BWW Reviews: Stage Door's FRANKENSTEINA NEW MUSICAL - A Richly Complex Risk Worth Taking
The temperatures around the Houston area may still be above 100 every day, but Pasadena’s Stage Door Inc. is ushering fall in with a chillingly lavish production of Mark Baron, Jeffrey Jackson, and Gary P. Cohen’s FRANKENSTEIN—A NEW MUSICAL. The complexly orchestrated show premiered Off-Broadway in 2007 and has yet to really gain the appreciation it deserves. Certainly programming a piece such as this is a major risk, especially for a community theatre, but Stage Door Inc. has put together a genuinely entertaining and completely enjoyable theatrical experience for their audiences.
This adaptation of the classic Gothic and Romantic novel by Mary Shelley is perhaps the most unabashedly accurate one to date. The musical begins with captain Robert Walton’s frame narrative and tells the tale of Victor Frankenstein and his sympathetic creature entirely in flashback. Furthermore, the musical includes the framing device around the creature’s story that is present in the novel. For audiences who have never enjoyed Mary Shelley’s tale in its original format, this may prove a bit difficult to follow; yet, in performance it is spectacular to take in and my literary background and passion really appreciated the book, lyrics, and score for capturing the richness and intricacies of Shelley’s original plot.
Marc Anthony Glover, founding artistic director of Stage Door Inc., directs the show with style and grace. Utilizing the limited space to its fullest degree, he deftly allows the audience to explore the rich themes and conceptualize hard to stage dramatic moments, such as Victor’s chase of the creature across the European and Antarctic continents. He also designed a sparse set that is highly versatile yet appropriately evocative to convey each dramatically different location in the show. Assistant director Lauren Hoehn and Music Director Bryan Weber also deserve kudos for the direction of the show. Mark Baron’ score is anything but simplistic; yet, under the direction of this assembled team, the cast beautifully sings their way through the complicated and convoluted score.
As the creature, Justin Nicholson, is perfectly cast. His deep baritone and bass register is sinister when needed yet surprisingly tender and emotive as well, aptly playing on the heartstrings of the audience throughout the show. Justin Nicholson’s characterization adroitly portrays both the monstrous and the humanistic aspects of the creature, which perfectly resonates sympathy and keeps the audience on his side.
Travis Hamilton masterfully portrays Victor Frankenstein. He conveys the emotional density of the character with the utmost believability, allowing Victor to be a fully realized and sympathetic character as well. His upper register is thin from time to time, but it never hurts his performance because it comes across as emotionally vulnerable and ultimately purposeful.

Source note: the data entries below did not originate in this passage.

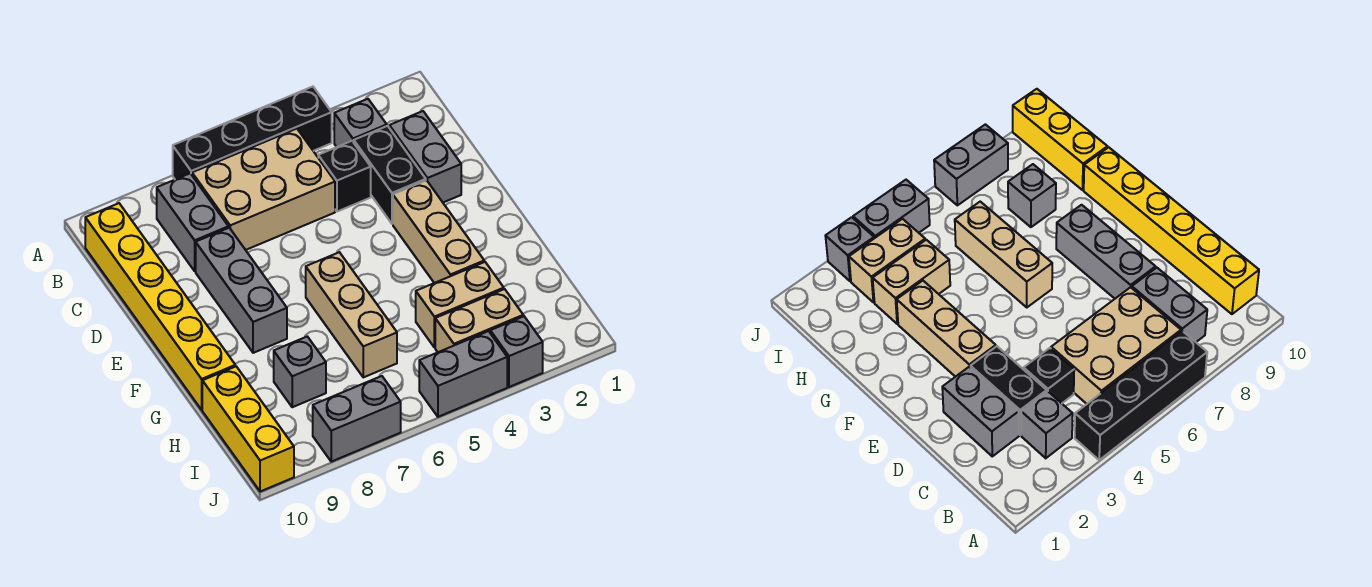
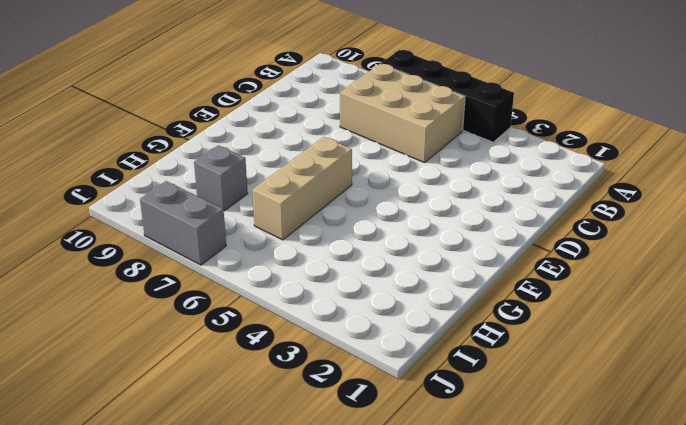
none -> grey 1x1 brick [334,99,387,147]
none -> grey 1x2 brick [157,173,228,271]
none -> yellow 1x6 brick [85,203,235,410]

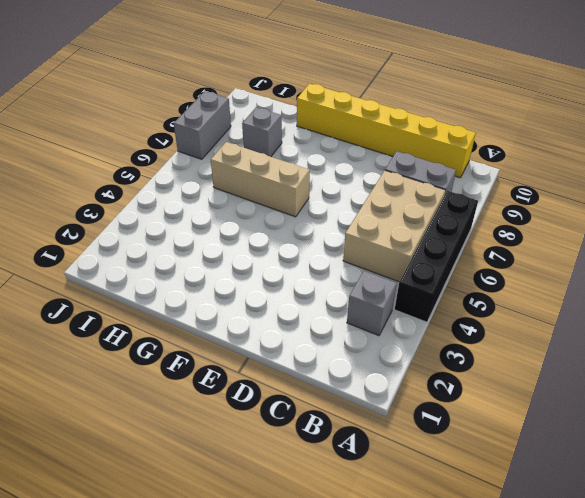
none -> grey 1x2 brick [389,111,461,202]
none -> black 1x2 brick [354,126,426,224]
none -> black 1x1 brick [318,141,371,212]

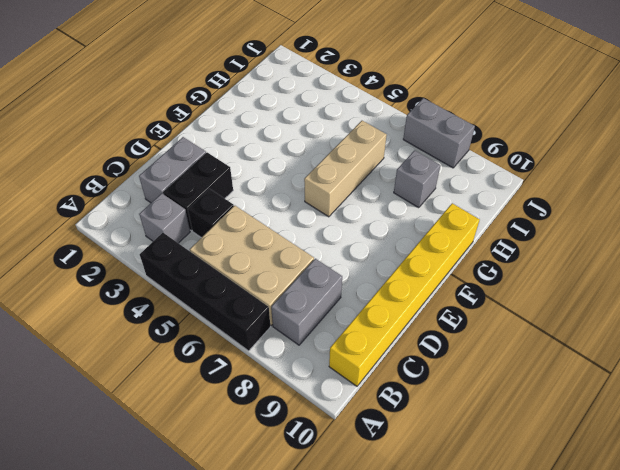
none -> grey 1x3 brick [196,228,287,353]
none -> tan 1x3 brick [393,180,484,283]
none -> tan 1x2 brick [416,262,504,348]

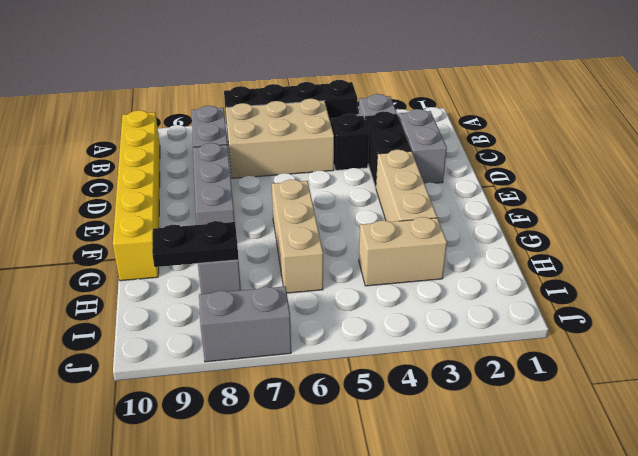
black 1x2 plate [152,221,239,267] -> none
none -> yellow 1x3 brick [202,366,294,492]
none -> tan 1x2 brick [435,289,523,352]
none -> grey 1x1 brick [490,316,543,387]

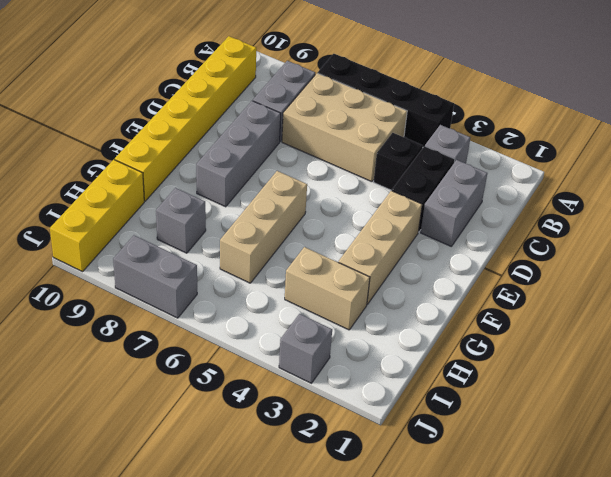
none -> tan 1x2 brick [435,289,523,352]
none -> grey 1x2 brick [419,331,507,417]

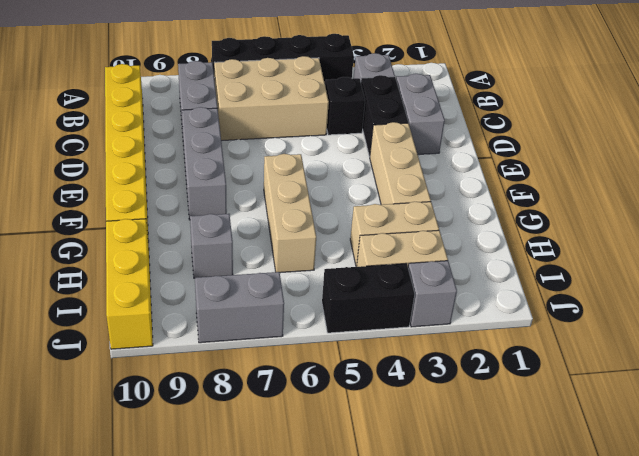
black 1x2 brick [322,263,414,333] -> grey 1x2 brick [419,331,507,417]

Elizabeth Lavenza, as played by Leslie Sharp, is beautiful and compassionate. Furthermore, Leslie Sharp has amazing control of her voice and can belt like any trained professional. Members of the audience even likened her to Ethel Merman at the performance I attended.
Erin Butler’s Justine was pristinely performed as well. Her vocal control is breathtaking and adequately put to use in this production. Erin Butler can belt and sing tenderly as well, bringing power and emotion to her performance.
FRANKENSTEIN—A NEW MUSICAL is truly an ensemble show, and Marc Anthony Glover as assembled quite an impressive group for this production. It is easy to forget that Houston’s East Side has talented artists, but performances from Marc Anthony Glover and his ensemble prove that the East Side is full of them. While the whole group did fantastically, Alyssa Araguz really stands out. Her turn as Agatha, the Blind Man’s daughter, was stirring. She captured the emotional despair of this scene with ease. Likewise, her voice is angelic and well trained.